EXERCISE DESCRIPTION:
Restate word for word every line from the top of the data below down through the line that holds "Einzelplan 14".

Items from a dataset:
┄┄┄┄┄┄┄┄┄┄

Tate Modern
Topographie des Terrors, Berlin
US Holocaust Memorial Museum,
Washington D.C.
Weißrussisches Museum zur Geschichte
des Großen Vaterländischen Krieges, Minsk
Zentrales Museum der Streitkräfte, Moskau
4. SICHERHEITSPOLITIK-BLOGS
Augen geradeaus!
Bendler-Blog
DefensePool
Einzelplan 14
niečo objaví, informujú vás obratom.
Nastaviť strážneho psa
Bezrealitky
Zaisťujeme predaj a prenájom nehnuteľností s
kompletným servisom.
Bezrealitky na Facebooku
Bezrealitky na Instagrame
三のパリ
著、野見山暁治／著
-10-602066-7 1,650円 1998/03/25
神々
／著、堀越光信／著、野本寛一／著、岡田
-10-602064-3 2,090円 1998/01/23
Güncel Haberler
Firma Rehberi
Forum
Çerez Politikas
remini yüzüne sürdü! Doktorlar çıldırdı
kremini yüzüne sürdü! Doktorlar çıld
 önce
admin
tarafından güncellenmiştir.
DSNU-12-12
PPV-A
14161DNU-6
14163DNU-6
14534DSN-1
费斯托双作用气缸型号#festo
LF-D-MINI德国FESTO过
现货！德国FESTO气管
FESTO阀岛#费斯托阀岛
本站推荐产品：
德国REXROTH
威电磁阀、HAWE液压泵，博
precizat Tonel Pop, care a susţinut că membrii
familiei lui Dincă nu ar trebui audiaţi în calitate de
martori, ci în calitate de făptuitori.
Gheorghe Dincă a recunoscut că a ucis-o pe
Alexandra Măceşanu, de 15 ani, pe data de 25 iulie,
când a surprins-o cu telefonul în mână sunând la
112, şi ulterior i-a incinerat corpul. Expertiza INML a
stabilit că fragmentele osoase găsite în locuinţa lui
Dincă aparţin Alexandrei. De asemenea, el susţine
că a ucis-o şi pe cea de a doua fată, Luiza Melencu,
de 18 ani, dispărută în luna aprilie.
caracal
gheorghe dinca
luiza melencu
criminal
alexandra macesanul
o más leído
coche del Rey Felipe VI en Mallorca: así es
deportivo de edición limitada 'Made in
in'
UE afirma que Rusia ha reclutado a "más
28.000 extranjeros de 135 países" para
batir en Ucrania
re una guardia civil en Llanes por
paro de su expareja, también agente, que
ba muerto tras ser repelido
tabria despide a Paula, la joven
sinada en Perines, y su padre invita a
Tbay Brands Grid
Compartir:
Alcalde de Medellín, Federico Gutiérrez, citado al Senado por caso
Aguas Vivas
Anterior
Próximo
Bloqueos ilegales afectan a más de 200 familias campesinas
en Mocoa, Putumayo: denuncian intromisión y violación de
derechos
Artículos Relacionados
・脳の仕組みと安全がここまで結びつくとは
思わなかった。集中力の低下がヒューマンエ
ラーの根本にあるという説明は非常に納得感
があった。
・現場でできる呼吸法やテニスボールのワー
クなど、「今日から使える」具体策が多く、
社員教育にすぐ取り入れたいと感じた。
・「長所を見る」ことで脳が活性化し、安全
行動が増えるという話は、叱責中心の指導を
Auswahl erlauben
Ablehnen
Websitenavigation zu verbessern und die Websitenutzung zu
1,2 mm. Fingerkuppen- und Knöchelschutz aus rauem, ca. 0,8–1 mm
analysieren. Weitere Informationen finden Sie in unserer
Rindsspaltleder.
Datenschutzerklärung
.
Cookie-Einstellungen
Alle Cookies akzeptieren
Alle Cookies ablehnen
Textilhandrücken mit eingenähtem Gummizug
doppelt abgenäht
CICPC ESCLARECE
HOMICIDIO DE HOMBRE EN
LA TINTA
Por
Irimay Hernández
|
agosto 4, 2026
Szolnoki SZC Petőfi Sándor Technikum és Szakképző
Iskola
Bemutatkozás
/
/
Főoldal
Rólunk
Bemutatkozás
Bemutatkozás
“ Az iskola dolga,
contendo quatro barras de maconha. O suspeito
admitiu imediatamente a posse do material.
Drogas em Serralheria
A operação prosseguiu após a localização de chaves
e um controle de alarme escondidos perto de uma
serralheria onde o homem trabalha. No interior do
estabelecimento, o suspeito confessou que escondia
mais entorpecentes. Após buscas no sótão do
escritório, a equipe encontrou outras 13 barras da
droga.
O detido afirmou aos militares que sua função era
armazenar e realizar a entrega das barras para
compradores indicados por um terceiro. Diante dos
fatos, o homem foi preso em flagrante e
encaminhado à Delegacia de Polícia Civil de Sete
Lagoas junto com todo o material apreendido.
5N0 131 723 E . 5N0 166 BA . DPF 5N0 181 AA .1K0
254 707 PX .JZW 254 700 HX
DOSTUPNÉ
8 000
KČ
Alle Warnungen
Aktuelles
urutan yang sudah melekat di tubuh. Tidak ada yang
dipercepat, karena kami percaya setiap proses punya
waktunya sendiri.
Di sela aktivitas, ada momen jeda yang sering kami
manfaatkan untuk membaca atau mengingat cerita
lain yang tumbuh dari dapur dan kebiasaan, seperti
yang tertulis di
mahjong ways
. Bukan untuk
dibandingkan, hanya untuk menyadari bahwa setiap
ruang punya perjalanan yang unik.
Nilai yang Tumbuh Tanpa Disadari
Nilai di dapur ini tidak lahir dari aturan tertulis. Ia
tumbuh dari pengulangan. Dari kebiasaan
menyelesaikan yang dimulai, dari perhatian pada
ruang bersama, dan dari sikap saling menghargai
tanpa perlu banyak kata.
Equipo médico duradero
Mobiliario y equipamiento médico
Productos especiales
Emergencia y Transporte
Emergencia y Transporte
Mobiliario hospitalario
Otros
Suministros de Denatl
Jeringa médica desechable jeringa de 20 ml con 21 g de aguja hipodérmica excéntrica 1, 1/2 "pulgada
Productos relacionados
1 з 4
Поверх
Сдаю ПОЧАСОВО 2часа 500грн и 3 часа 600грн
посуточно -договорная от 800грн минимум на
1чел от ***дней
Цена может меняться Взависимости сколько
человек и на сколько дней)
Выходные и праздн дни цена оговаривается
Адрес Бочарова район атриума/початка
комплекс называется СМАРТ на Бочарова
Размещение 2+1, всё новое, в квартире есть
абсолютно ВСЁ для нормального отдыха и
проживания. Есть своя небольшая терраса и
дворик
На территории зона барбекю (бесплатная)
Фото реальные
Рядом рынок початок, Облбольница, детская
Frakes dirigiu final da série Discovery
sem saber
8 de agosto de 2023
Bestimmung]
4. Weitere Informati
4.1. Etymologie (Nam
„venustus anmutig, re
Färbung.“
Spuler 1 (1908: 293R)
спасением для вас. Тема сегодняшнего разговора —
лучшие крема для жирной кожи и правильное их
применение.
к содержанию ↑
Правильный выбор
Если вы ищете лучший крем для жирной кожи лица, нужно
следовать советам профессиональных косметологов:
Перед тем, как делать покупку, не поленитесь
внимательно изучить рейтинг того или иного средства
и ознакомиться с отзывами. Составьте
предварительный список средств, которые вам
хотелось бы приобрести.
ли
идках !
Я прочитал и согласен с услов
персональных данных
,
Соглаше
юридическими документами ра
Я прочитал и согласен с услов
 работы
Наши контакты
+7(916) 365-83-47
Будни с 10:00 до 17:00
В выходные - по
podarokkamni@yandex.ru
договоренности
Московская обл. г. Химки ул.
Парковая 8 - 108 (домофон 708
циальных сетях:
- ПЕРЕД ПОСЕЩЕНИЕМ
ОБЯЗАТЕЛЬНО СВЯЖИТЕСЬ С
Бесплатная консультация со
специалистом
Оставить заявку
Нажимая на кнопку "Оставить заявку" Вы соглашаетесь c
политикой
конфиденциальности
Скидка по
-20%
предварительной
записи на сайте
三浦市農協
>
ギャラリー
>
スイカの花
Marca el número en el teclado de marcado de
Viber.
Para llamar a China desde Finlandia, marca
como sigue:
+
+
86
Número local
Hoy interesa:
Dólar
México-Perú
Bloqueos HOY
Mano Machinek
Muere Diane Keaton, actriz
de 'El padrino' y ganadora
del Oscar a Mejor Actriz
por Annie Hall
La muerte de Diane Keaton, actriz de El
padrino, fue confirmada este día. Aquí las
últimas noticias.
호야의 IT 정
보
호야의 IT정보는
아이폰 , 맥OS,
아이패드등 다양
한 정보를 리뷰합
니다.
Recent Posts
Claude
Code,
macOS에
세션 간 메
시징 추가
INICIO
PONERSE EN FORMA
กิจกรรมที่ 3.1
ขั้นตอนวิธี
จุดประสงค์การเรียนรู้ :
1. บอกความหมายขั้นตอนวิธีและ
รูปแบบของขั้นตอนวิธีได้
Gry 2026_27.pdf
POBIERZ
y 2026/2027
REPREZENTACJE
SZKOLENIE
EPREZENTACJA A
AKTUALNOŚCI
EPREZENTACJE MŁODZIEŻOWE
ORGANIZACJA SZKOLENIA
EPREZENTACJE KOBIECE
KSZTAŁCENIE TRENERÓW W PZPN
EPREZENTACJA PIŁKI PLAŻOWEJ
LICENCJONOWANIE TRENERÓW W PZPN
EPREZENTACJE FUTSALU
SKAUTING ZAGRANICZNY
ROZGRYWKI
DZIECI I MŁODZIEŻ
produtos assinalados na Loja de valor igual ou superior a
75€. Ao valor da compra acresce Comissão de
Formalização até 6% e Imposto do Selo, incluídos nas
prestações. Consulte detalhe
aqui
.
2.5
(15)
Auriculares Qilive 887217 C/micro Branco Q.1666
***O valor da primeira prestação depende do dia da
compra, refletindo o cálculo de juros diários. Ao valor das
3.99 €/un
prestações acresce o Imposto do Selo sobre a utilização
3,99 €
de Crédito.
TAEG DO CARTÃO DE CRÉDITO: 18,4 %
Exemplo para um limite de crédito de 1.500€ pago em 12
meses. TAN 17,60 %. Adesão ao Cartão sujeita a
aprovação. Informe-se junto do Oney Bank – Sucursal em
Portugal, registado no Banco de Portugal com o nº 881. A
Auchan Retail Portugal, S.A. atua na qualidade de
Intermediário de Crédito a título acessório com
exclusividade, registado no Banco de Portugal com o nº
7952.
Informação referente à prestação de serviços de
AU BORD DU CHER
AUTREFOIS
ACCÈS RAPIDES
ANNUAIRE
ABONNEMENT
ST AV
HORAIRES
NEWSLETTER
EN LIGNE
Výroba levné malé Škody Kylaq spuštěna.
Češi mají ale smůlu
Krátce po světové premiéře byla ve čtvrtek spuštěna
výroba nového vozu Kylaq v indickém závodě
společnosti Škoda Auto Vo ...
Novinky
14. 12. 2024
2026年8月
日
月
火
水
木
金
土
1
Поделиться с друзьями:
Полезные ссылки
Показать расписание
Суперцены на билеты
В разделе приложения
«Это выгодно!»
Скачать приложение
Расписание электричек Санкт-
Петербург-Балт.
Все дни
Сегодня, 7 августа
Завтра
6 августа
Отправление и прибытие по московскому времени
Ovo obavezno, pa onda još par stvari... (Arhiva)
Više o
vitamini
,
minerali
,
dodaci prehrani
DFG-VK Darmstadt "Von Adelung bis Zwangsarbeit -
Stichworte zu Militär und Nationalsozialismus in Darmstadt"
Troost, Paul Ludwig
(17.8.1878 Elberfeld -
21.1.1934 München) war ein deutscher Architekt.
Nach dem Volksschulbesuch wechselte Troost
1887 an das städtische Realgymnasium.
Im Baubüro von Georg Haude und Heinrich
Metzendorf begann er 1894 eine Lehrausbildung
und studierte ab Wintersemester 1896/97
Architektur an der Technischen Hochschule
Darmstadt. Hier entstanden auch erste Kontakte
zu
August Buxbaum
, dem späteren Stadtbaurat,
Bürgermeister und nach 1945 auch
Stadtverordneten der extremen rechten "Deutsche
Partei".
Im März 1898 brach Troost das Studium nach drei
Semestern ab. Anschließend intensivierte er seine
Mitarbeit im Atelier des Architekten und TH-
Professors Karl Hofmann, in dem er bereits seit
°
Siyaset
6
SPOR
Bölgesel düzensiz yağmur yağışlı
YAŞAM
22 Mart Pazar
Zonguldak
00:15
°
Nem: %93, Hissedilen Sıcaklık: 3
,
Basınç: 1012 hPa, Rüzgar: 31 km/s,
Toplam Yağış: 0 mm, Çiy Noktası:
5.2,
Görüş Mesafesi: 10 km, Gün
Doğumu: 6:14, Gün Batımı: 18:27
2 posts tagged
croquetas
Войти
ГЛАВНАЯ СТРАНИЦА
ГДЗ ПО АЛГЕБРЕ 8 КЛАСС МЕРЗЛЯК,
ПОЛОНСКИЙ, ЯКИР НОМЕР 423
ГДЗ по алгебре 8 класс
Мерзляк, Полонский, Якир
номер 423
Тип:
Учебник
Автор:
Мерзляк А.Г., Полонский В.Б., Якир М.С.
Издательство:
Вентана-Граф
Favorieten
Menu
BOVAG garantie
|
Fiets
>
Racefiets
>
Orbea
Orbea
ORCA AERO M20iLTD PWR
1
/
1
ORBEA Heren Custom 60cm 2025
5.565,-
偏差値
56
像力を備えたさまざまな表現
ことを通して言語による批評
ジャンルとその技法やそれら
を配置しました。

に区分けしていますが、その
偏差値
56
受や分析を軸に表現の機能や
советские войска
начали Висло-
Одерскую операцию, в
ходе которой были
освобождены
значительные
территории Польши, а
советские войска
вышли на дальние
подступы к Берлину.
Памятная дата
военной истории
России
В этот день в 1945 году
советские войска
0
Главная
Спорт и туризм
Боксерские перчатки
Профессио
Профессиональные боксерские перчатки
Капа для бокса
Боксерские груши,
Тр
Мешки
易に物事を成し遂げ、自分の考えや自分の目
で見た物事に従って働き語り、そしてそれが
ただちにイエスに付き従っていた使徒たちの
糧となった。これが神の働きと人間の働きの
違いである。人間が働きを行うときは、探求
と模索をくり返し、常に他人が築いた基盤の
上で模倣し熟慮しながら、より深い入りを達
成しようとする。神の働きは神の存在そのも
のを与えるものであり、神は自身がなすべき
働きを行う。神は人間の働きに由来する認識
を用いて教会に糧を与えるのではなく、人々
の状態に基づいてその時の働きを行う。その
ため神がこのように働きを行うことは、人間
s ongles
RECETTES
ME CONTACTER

┄┄┄┄┄┄┄┄┄┄

RESULT OF THIS TASK:
Tate Modern
Topographie des Terrors, Berlin
US Holocaust Memorial Museum,
Washington D.C.
Weißrussisches Museum zur Geschichte
des Großen Vaterländischen Krieges, Minsk
Zentrales Museum der Streitkräfte, Moskau
4. SICHERHEITSPOLITIK-BLOGS
Augen geradeaus!
Bendler-Blog
DefensePool
Einzelplan 14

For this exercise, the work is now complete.